Well, I couldn’t blame them. Here in the Eldant Empire, when you found a spy from an enemy country snooping around, standard operating procedure was to torture and then execute them. Minori-san had explained to me that this was partly about sending a message to any other spies who might be thinking about sneaking in... but, she’d added, it wasn’t without a certain emotional motivation, either.
“There’s a good chance that the werewolf in question is a spy from the kingdom of Bahairam,” Garius said. He went on soberly, “We have no firm proof, but circumstantial evidence makes it extremely likely.”
“Wait, wait, wait!” I said. I knew innocent until proven guilty wasn’t really the way things worked around here, but still... “You might be right, but what about the off chance that...”
“That what?”
“That she isn’t... guilty...”
“One is guilty until proven innocent. That is what allows the state to endure,” Garius said curtly.
I thought that might be the case. My shoulders mentally slumped. The Eldant Empire wasn’t exactly up on the latest thinking about human rights. I could talk about false charges until I was blue
in the face and it probably wouldn’t mean anything to them.

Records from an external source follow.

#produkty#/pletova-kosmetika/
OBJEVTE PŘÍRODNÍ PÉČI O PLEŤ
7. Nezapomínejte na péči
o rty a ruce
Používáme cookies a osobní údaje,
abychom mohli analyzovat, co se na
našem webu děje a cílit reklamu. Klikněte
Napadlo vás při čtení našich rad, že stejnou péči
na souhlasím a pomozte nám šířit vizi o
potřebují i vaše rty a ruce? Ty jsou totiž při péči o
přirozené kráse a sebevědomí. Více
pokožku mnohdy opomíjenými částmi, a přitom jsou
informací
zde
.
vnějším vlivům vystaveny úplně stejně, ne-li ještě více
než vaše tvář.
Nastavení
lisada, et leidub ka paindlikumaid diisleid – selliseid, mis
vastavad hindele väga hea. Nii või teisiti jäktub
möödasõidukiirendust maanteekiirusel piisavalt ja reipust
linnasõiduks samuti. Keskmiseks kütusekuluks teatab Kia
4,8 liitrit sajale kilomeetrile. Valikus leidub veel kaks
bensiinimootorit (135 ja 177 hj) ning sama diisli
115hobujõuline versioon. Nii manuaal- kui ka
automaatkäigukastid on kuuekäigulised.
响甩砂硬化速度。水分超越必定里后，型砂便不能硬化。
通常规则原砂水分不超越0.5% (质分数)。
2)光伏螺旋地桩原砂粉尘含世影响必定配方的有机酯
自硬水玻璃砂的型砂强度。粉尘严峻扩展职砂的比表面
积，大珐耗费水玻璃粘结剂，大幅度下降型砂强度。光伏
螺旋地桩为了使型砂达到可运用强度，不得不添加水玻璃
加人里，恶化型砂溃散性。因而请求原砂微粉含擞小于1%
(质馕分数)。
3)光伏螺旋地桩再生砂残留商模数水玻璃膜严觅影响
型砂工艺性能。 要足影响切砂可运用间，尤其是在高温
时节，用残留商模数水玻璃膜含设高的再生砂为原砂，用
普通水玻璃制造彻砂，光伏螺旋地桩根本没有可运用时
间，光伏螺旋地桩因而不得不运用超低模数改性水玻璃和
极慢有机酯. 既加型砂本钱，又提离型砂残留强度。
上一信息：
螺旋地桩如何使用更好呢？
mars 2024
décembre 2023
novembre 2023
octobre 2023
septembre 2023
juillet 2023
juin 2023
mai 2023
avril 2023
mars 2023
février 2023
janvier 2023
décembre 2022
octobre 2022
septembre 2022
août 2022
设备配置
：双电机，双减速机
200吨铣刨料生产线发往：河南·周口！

That meant my only chance was to try a different approach. Petralka and Garius would both listen to reason if they knew there was some benefit to it.
“In any event,” Garius said, “I don’t think the disposal of a spy falls within your stated responsibilities.”
“Maybe not,” I said as nonchalantly as I could. I had the distinct sense that if I gave any hint that I sympathized with Elvia, it would only cause them to doubt my motives and refuse to listen. “But if she really is a spy, I think it would be more advantageous to the Eldant Empire to let her live—and give her to me.”
“Come again?” the knight asked, with an expression that clearly said he doubted my sanity.
“This used to happen all the time in my country—as you can tell from how often it shows up in manga and anime and stuff. If you kill her, there’ll just be another spy later, right?”
“Obviously. All the more reason to arrest and execute them when they—”
“But you won’t find that next spy right away, will you? They aren’t going to be all, ‘I’m a spy!’ at the border crossing.”
Garius narrowed his eyes. “One imagines not. And...?”
He was starting to look almost interested. Not interested in me! No. Just in what I had to say. This was definitely not a flag tripping.
“Well, what if you let her live, let her make her reports like usual? To this kingdom of Bahairam or wherever. But she only tells them the things we tell her to say. It doesn’t have to be the truth. It could be the opposite of the truth, if you want.”
“Hrm. What is this you’re proposing?” Petralka was looking at me dubiously, but as I had hoped, Zahar and Garius seemed to have grasped what I was trying to say. I saw comprehension and surprise slowly dawning on their faces.